In early June, the IRS issued Notice 2009-46, in which it requests comments from employers with respect to proposed changes in the rules for taxing the personal use of cell phones and similar devices. Under current rules, Internal Revenue Code § § 132 and 280(f), business use of the phone may be excluded as a working condition fringe benefit if strict recordkeeping (substantiation) requirements are satisfied. Personal use is taxed as wages subject to payroll tax withholding and W-2 reporting. As with the case of personal use of company provided automobiles, logs tracking personal and business minutes (as opposed to miles) would technically be required in order to allocate the personal versus business use.
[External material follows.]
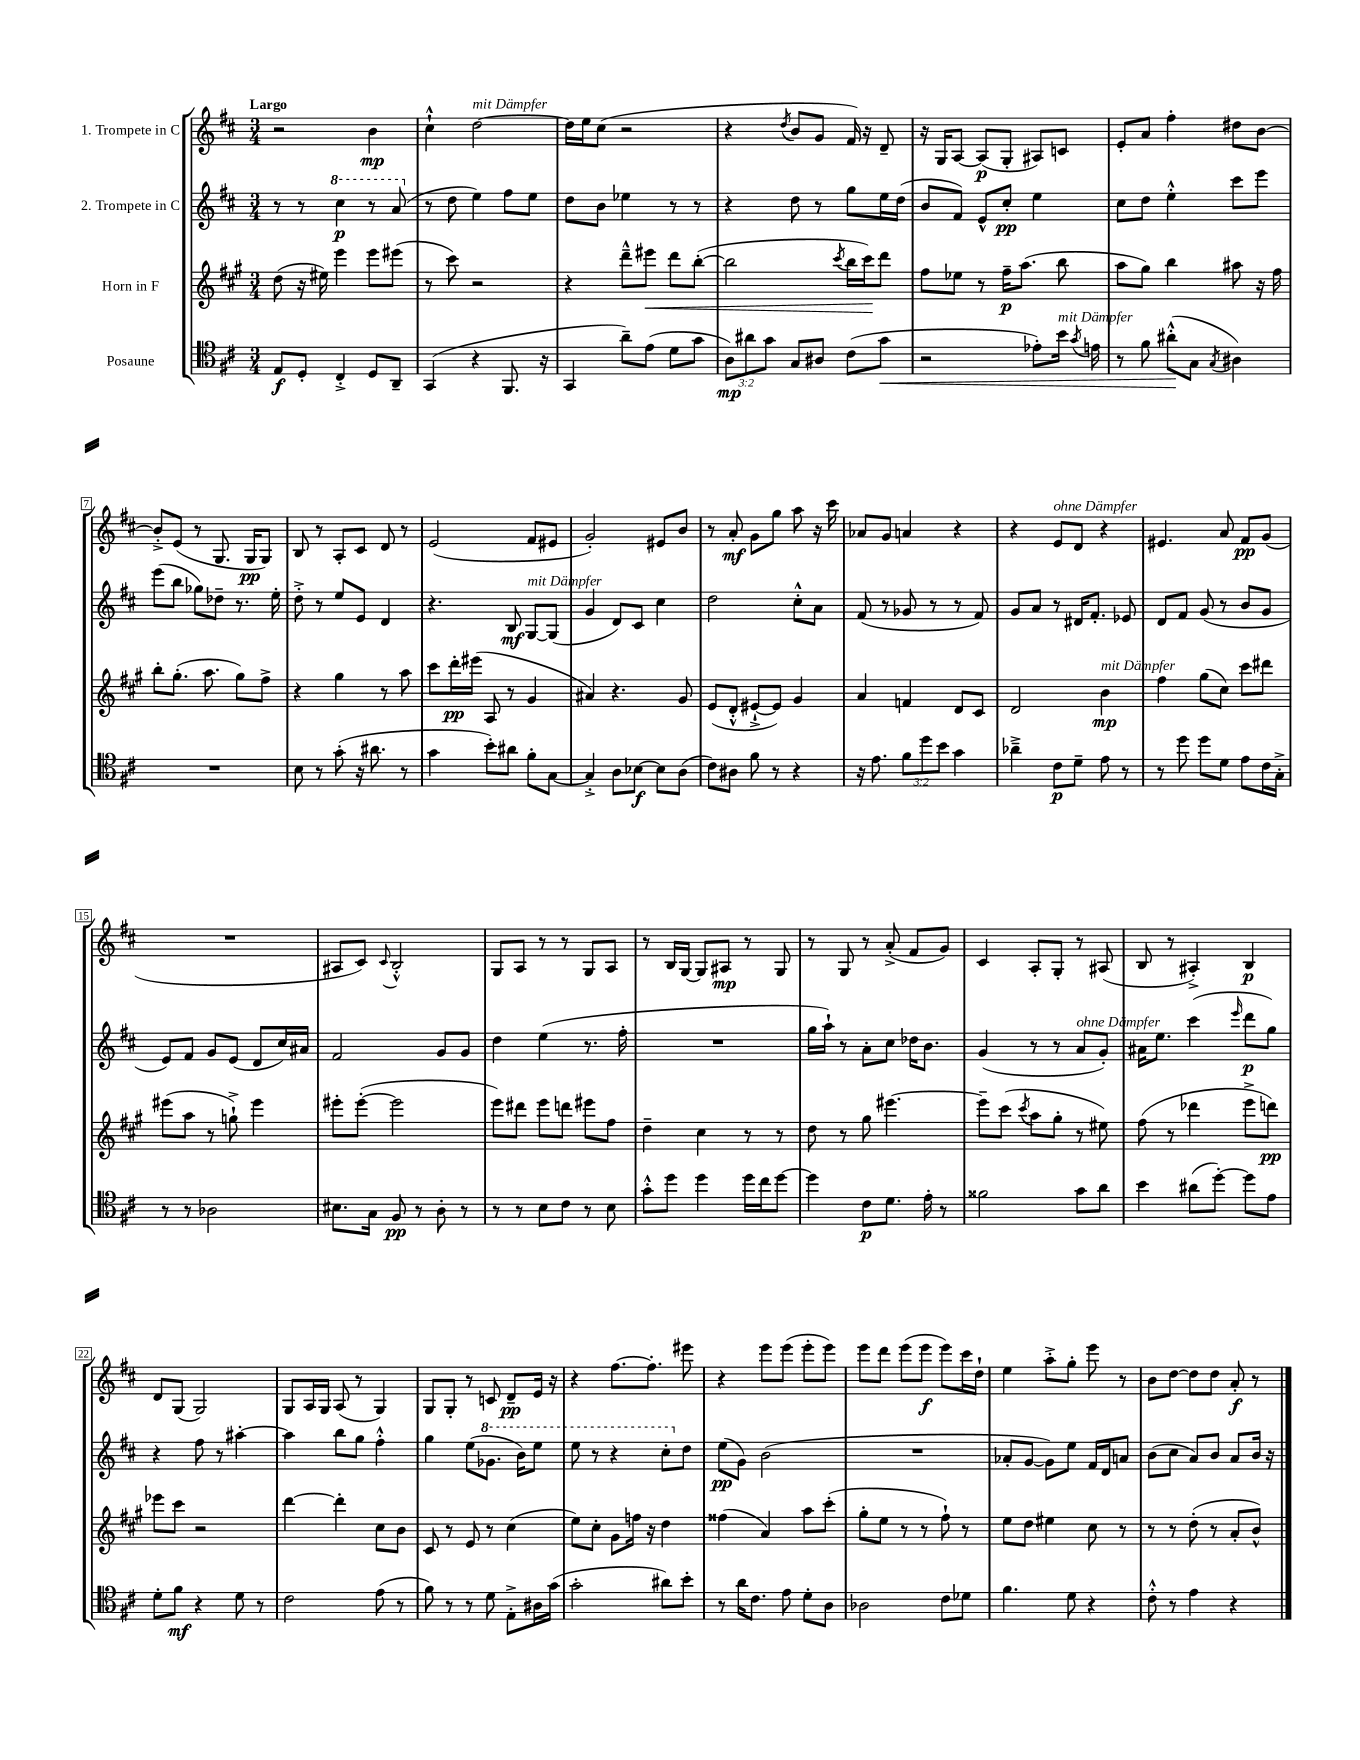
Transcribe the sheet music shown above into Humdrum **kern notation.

Due to the impracticality and difficulty of complying with the current substantiation requirements, the IRS is considering adopting three possible alternative methods for imputing the taxable value of personal and cell phone use. The three methods are:
- Statistical sampling. Employees’ personal use would be measured over a certain period and that percentage would be applied to total use.
- Safe harbor. This method would allow the employer to impute 25% of the employee’s use of an employer provided cell phone as personal use subject to W-2 reporting and withholding taxes.
- Minimal personal use method. If the employee can establish that he or she maintains a separate personal non-employer provided cell phone for personal use during the employee’s workday and that the business cell phone is substantially all for business use, the employer would not be required to impute any personal use for the business phone.
As mentioned above, the IRS is seeking comments on each of the three proposed methods and other alternatives. In addition to the specific requirements of the three proposed alternative methods, the IRS is interested in what methods employers are currently using to determine the fair market value of an employee’s use of employer provided cell phones. The regulations specify that allocation of the employer’s cost as opposed to the value to the employee is not an acceptable method. The purpose of the proposed rules is to simplify compliance, according to an IRS spokesperson.
The IRS has also requested that Congress repeal the tax code provision that requires the special substantiation of cell phone usage. If Congress makes such a change, the IRS may not need to promulgate alternative methods of substantiation.